En Suisse, la prostitution n'est plus hors-la-loi, pour autant qu'il n'y ait pas de contrainte. Résultat : la profession de proxénète est devenue quasi honorable et le nombre de salons de massages a explosé. Mais fini le maquereau bardé de tatouages qui relève les compteurs et distribue les claques. Aujourd'hui, les patrons de bordels y investissent leurs caisses de pension et gèrent leur lupanar comme une PME. Pour Swisscom, la presse écrite et les régies publicitaires, l'argent du sexe est également une aubaine à ne pas dédaigner.
Depuis 1992, date à laquelle la loi a cessé de poursuivre la « vente » de services sexuels entre adultes consentants, le délit de proxénétisme est tombé en désuétude.

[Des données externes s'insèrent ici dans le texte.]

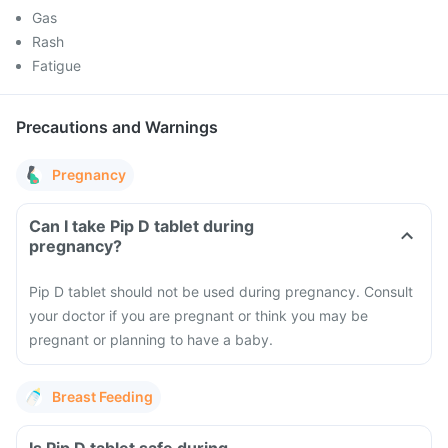
Gas
Rash
Fatigue
Precautions and Warnings
Pregnancy
Can I take Pip D tablet during
pregnancy?
Pip D tablet should not be used during pregnancy. Consult
your doctor if you are pregnant or think you may be
pregnant or planning to have a baby.
Breast Feeding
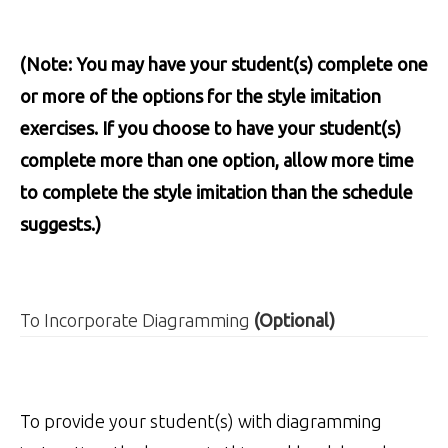
(Note: You may have your student(s) complete one
or more of the options for the style imitation
exercises. If you choose to have your student(s)
complete more than one option, allow more time
to complete the style imitation than the schedule
suggests.)
To Incorporate Diagramming
(Optional)
To provide your student(s) with diagramming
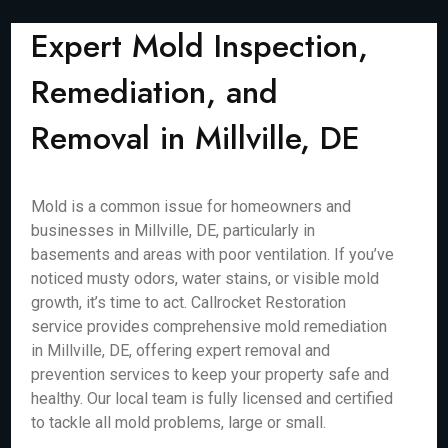
Expert Mold Inspection,
Remediation, and
Removal in Millville, DE
Mold is a common issue for homeowners and
businesses in Millville, DE, particularly in
basements and areas with poor ventilation. If you’ve
noticed musty odors, water stains, or visible mold
growth, it’s time to act. Callrocket Restoration
service provides comprehensive mold remediation
in Millville, DE, offering expert removal and
prevention services to keep your property safe and
healthy. Our local team is fully licensed and certified
to tackle all mold problems, large or small.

C'est à peine si l'on compte 5 condamnations par an. Ce reportage nous présente comment cette libéralisation a attiré de nouvelles vocations et permis l'incroyable développement d'un véritable business du sexe. En toute légalité.
Direction Lausanne. Gilles a flairé le bon coup au détour d'une conversation de bistrot : « …ce serait bien de voir la fille avant… ». Sex4you était né. En quelques mois, ce mensuel et son pendant sur Internet sont propulsés au rang de « guide romand du sexe » où s'affichent les filles de joie et les salons de massages. Salons de taille modeste, tel celui de Marc-Henri, qui s'est lancé à 57 ans en prenant une part de sa caisse de pension, ou celui de Milena, qui exerce le métier de prostituée depuis 30 ans et qui vient d'ouvrir boutique dans le quartier des Banques à Genève. Mais de plus gros salons ont également vu le jour. Thierry a ainsi monté une véritable start-up du sexe. Son salon est une incontestable entreprise commerciale, avec des objectifs de « vente » et une vraie approche marketing : promotions, bonus pour les filles les plus rentables : tout y est. Enfin, cap sur Lucerne pour visiter le « Zeus », le lieu de rencontre ultra-chic des échangistes de la jet-set alémanique. Son patron, Olivier, a quitté le Crédit Suisse pour ouvrir « un Club Med du sexe ». Avec des résultats commerciaux à faire pâlir ses anciens collègues.
Une autre voie lucrative et exclusive est celle de l'Escort-Girl. Cette fille de luxe que les gens fortunés ne paient plus à la prestation, mais à un coquet tarif horaire. On assiste même à un véritable entretien d'embauche dans cette agence spécialisée, dont le patron a quitté la France où le proxénétisme est condamné, pour exercer une profitable activité en toute légalité cette fois-ci.
Mais la vraie révolution, ce sont les retombées de ce secteur d'activité qui se discutent aujourd'hui dans les plus hautes sphères des grandes entreprises. C'est notamment un fantastique marché pour les annonceurs, puisque les petites annonces coquines représentent entre 8 et 9 millions de francs par an pour un groupe comme Publicitas. Soit une véritable aubaine pour un secteur touché de plein fouet par le recul des recettes publicitaires.
Chez Bluewin, le fournisseur d'accès internet de Swisscom, dont la Confédération est actionnaire à 65%, le sexe est carrément entré au cœur de la stratégie d'affaires. En signant un partenariat avec le géant érotique allemand Beate Uhse, Bluewin a réussi à positionner son offre coquine au premier rang de ses services en Suisse romande, devant l'information et le cinéma. Et si l'opérateur se refuse à divulguer ses marges, son partenaire assure que « ce partenariat est très bon pour le business ».
Avec la « libéralisation » du sexe, en un peu plus de 10 ans, une activité jusqu'ici marginale a été transformée en véritable offre de service. Et si la condition humaine des filles a peu évolué dans le fond, salons, médias et entreprises se taillent désormais la part du lion.